I have a Zen4 7940HS system where I have installed CachyOS. This is an Arch-based Linux OS with a focus on performance. In particular, the Why CachyOS? page cites an optimized scheduler as well as packages compiled for the particular architecture. For example, rather than packages compiled to run on the lowest-common-denominator architecture, CachyOS has optimized packages for different “levels” The “-v3” level enables architectures newer than Intel Haswell or AMD Excavator and the “-v4” level enables use of AVX-512.

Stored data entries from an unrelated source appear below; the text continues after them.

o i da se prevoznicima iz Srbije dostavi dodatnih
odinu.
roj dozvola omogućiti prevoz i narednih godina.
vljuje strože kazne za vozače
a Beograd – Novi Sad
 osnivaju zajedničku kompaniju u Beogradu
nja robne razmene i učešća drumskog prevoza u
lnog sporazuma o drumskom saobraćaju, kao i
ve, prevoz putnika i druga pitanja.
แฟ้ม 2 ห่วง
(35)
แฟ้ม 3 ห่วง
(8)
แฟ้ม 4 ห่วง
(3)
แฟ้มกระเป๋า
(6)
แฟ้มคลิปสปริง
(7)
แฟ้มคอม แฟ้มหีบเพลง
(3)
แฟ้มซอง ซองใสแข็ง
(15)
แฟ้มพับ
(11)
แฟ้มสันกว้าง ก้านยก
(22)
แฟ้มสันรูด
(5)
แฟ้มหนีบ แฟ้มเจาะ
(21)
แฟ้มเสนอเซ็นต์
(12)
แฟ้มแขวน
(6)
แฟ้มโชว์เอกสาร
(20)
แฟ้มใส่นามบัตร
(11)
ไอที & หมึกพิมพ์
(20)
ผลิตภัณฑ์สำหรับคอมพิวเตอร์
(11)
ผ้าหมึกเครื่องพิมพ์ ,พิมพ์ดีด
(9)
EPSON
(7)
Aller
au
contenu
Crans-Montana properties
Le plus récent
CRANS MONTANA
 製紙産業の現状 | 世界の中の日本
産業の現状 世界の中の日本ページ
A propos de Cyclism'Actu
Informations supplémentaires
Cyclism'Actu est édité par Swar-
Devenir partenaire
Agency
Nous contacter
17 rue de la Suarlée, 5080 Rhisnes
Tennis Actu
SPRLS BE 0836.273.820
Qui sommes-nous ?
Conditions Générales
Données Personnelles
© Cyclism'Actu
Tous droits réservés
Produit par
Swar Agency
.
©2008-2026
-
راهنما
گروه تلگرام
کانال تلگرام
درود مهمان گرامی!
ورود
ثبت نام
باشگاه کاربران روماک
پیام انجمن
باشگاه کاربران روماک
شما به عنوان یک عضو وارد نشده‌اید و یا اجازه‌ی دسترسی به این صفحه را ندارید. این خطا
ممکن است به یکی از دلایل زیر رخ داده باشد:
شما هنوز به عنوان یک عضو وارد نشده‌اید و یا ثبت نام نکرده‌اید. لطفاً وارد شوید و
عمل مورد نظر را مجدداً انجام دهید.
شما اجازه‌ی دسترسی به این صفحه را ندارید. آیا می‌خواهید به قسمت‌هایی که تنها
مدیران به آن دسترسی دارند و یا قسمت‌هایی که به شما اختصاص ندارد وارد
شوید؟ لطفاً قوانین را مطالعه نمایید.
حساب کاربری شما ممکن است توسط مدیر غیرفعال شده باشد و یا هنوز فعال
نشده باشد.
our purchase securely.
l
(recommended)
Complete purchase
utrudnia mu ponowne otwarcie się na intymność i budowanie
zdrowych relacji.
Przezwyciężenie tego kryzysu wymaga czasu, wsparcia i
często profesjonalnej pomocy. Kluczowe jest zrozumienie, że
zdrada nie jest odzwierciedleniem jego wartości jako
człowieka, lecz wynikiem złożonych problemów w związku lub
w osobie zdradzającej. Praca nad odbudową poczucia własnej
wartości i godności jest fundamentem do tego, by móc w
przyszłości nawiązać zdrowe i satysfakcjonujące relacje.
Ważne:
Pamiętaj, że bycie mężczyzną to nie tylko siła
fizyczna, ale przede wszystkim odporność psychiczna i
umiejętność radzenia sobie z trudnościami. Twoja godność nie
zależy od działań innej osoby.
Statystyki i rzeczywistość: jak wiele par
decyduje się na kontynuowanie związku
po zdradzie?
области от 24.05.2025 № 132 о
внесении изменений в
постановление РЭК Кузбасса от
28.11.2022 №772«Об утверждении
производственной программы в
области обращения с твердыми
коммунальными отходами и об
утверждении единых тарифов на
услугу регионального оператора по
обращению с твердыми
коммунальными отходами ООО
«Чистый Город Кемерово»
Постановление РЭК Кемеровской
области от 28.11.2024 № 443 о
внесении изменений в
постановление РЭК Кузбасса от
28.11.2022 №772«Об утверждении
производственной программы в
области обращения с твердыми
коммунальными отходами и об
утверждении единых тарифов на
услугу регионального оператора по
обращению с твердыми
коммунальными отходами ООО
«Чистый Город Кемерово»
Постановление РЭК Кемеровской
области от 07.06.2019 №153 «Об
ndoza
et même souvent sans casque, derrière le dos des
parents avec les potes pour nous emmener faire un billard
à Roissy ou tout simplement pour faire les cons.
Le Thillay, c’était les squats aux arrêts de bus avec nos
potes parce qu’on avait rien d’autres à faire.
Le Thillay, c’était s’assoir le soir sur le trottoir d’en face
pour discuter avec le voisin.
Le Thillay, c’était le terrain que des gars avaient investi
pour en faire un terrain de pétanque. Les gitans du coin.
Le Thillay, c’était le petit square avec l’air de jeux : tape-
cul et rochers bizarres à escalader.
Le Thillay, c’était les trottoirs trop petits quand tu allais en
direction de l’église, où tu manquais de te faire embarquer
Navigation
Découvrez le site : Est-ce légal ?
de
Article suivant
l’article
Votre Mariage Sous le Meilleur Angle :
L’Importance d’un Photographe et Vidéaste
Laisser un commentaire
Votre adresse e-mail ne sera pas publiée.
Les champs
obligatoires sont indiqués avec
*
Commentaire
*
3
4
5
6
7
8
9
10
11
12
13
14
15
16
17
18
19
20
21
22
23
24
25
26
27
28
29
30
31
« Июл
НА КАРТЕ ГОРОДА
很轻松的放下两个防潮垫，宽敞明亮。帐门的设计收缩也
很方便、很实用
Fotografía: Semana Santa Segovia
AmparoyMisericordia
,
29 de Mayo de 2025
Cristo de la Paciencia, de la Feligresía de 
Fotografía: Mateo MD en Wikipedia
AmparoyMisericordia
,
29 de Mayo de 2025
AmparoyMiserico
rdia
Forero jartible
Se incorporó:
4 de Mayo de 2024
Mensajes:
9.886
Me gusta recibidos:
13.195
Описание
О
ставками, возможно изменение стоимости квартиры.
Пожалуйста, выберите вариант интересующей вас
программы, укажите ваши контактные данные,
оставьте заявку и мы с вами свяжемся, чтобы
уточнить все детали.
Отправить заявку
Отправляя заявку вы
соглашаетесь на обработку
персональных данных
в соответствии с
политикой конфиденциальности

The July 2024 release notes highlight the addition of a Zen4 optimized repository
This is our 8th release this year, and we are very proud to announce a new optimized repository. Starting with this release, we are providing a Zen4 optimized repository. This repository will be automatically used at new installation for Zen4 and Zen5 CPUs, to provide the best performance.
The znver4 target provides a bunch of extra avx512 extensions and also other instructions. Here you can find a list of the additional used instructions by the compiler compared to the x86-64-v4 target:
abm, adx, aes, avx512bf16, avx512bitalg, avx512ifma, avx512vbmi, avx512vbmi2, avx512vnni, avx512vpopctndq, clflushopt, clwb, clzero, fsgsbase, gfni, mwaitx, pclmul, pku. prfchw, rpdid, rdrnd, rdseed, sha, sse4a, vaes, vockmulqdq, wbnoinvd, savec, xsaveopt, xsaves
This seemed intriguing so I decided to try a somewhat random collection of Phoronix tests using this repository. I compare the performance running CachyOS with Zen4 vs Ubuntu 22.04. A summary table follows:
| Metric | Direction | CachyOS Zen4 | Ubuntu 22.04 | Ratio |
|---|---|---|---|---|
| coremark | higher | 410390 iterations/sec | 438579 iterations/sec | 0.936 |
| build-linux-kernel | lower | 114.035 seconds | 116.25 seconds | 1.019 |
| openssl: SHA256 | higher | 13254334897 / second | 13420827833 / second | 0.988 |
| openssl: SHA512 | higher | 4539223377 / second | 4413779170 / second | 1.028 |
| openssl: RSA4096 | higher | 5949.0 sign/s | 5713.1 sign/s | 1.041 |
| openssl: ChaCha20 | higher | 56376095723 byte/second | 55209170900 byte/second | 1.021 |
| openssl: AES-128-GCM | higher | 108245069000 byte/second | 106316322953 byte/second | 1.018 |
| openssl: AES-256-GCM | higher | 93611141897 byte/second | 91688082637 byte/second | 1.021 |
| openssl: ChaCha20-Poly1035 | higher | 40096535620 byte/second | 39278150087 byte/second | 1.021 |
| phpbench | higher | 2243593 score | 1055625 score | 2.125 |
| ospray: particle_volume/ao | higher | 3.73062 / second | 3.64172 / second | 1.024 |
| ospray: particle_volume/scivis | higher | 3.685 / second | 3.62516 / second | 1.017 |
| ospray: particle_volume/pathtracer | higher | 120.966 / second | 121.287 / second | 0.997 |
| ospray: gravity/ao | higher | 2.62208 / second | 2.79344 / second | 0.939 |
| ospray: gravity/scvis | higher | 2.66757 / second | 2.76412 / second | 0.965 |
| ospray: gravity/pathtracer | higher | 3.58901 / second | 3.45087 / second | 1.040 |
| rawtherapee | lower | 51.331 seconds | 51.189 seconds | 0.997 |
| namd: ATPase | higher | 1.30961 / day | 1.26995 / day | 1.031 |
| namd: STMV | higher | 0.39164 | 0.37621 / day | 1.048 |
The benchmarks selected were a subset of those from this Phoronix article. That article compares the various CachyOS repositories against each other while I am doing a comparison vs. Ubuntu. Overall there was a smaller increase than I expected/hoped. Some particular items I will note from the able above:
- One additional difference is that CachyOS has a new gcc version 14.1 while Ubuntu 22.04 has gcc version 11.4
- The coremark benchmark compiles the coremark code with gcc -O2. Not sure why that became slower but related to compiler?
- The build-linux-kernel particularly measures the time of the kernel itself. I was pleasantly surprised to see this faster as my guess would have been that compile speed could have slowed
- The various OpenSSL benchmarks might be specific to the underlying instructions and again nice to see them slightly faster
- Phpbench is the particular outlier with a 2x performance improvement.
- Ospray is mixed with a few benchmarks faster and a few slower.
- rawtherapee is just a slight bit slower
- namd also shows a small improvement
Overall, it is nice to have one system running CachyOS as a dynamic updated system. Occasionally it is slightly more difficult to get benchmarks to run than Ubuntu. Presumably this is because that tends to be the default choice. So I don’t expect to shift everything over to CachyOS.